▸ Problem to work on
Give the data below again exactly as written, without its pictures.

▸ Material to process
>>>>>

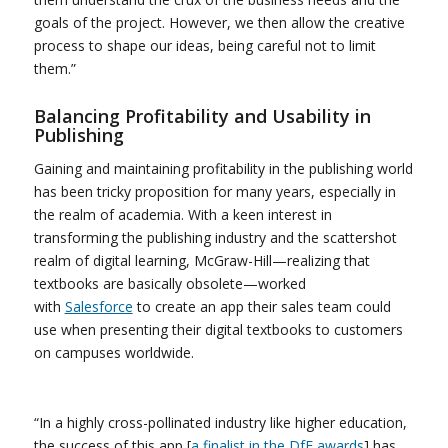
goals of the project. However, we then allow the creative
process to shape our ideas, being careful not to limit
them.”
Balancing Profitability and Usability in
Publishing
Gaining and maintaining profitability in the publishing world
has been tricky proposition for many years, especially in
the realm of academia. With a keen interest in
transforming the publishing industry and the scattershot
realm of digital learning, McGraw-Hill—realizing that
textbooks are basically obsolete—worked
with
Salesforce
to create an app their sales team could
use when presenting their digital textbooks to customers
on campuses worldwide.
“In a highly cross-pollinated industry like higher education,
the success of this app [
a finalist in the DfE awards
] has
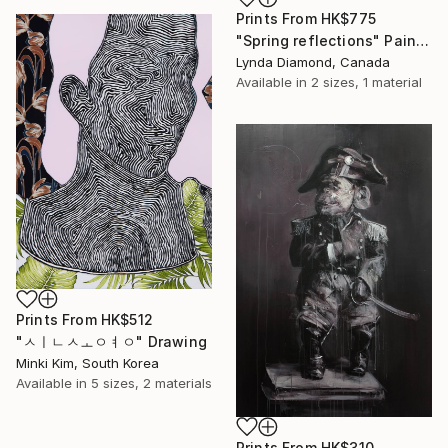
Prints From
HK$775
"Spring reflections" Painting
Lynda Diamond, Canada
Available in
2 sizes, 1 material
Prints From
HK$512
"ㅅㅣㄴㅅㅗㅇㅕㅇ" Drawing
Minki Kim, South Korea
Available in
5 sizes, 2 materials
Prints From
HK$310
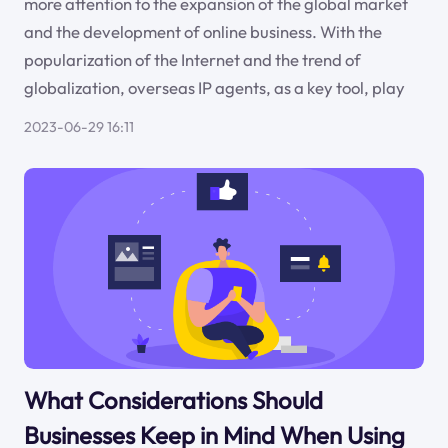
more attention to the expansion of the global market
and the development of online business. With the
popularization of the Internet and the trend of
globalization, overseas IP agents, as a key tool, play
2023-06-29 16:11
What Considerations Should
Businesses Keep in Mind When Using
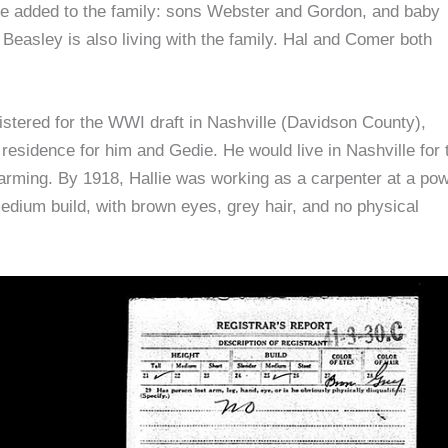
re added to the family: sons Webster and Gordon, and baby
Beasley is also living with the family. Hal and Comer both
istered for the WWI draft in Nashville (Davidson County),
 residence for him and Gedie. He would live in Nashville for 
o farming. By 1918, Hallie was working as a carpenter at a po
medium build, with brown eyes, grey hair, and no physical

<<<<<

▸ Problem solution
goals of the project. However, we then allow the creative
process to shape our ideas, being careful not to limit
them.”
Balancing Profitability and Usability in
Publishing
Gaining and maintaining profitability in the publishing world
has been tricky proposition for many years, especially in
the realm of academia. With a keen interest in
transforming the publishing industry and the scattershot
realm of digital learning, McGraw-Hill—realizing that
textbooks are basically obsolete—worked
with
Salesforce
to create an app their sales team could
use when presenting their digital textbooks to customers
on campuses worldwide.
“In a highly cross-pollinated industry like higher education,
the success of this app [
a finalist in the DfE awards
] has
Prints From
HK$775
"Spring reflections" Painting
Lynda Diamond, Canada
Available in
2 sizes, 1 material
Prints From
HK$512
"ㅅㅣㄴㅅㅗㅇㅕㅇ" Drawing
Minki Kim, South Korea
Available in
5 sizes, 2 materials
Prints From
HK$310
more attention to the expansion of the global market
and the development of online business. With the
popularization of the Internet and the trend of
globalization, overseas IP agents, as a key tool, play
2023-06-29 16:11
What Considerations Should
Businesses Keep in Mind When Using
re added to the family: sons Webster and Gordon, and baby
Beasley is also living with the family. Hal and Comer both
istered for the WWI draft in Nashville (Davidson County),
 residence for him and Gedie. He would live in Nashville for 
o farming. By 1918, Hallie was working as a carpenter at a po
medium build, with brown eyes, grey hair, and no physical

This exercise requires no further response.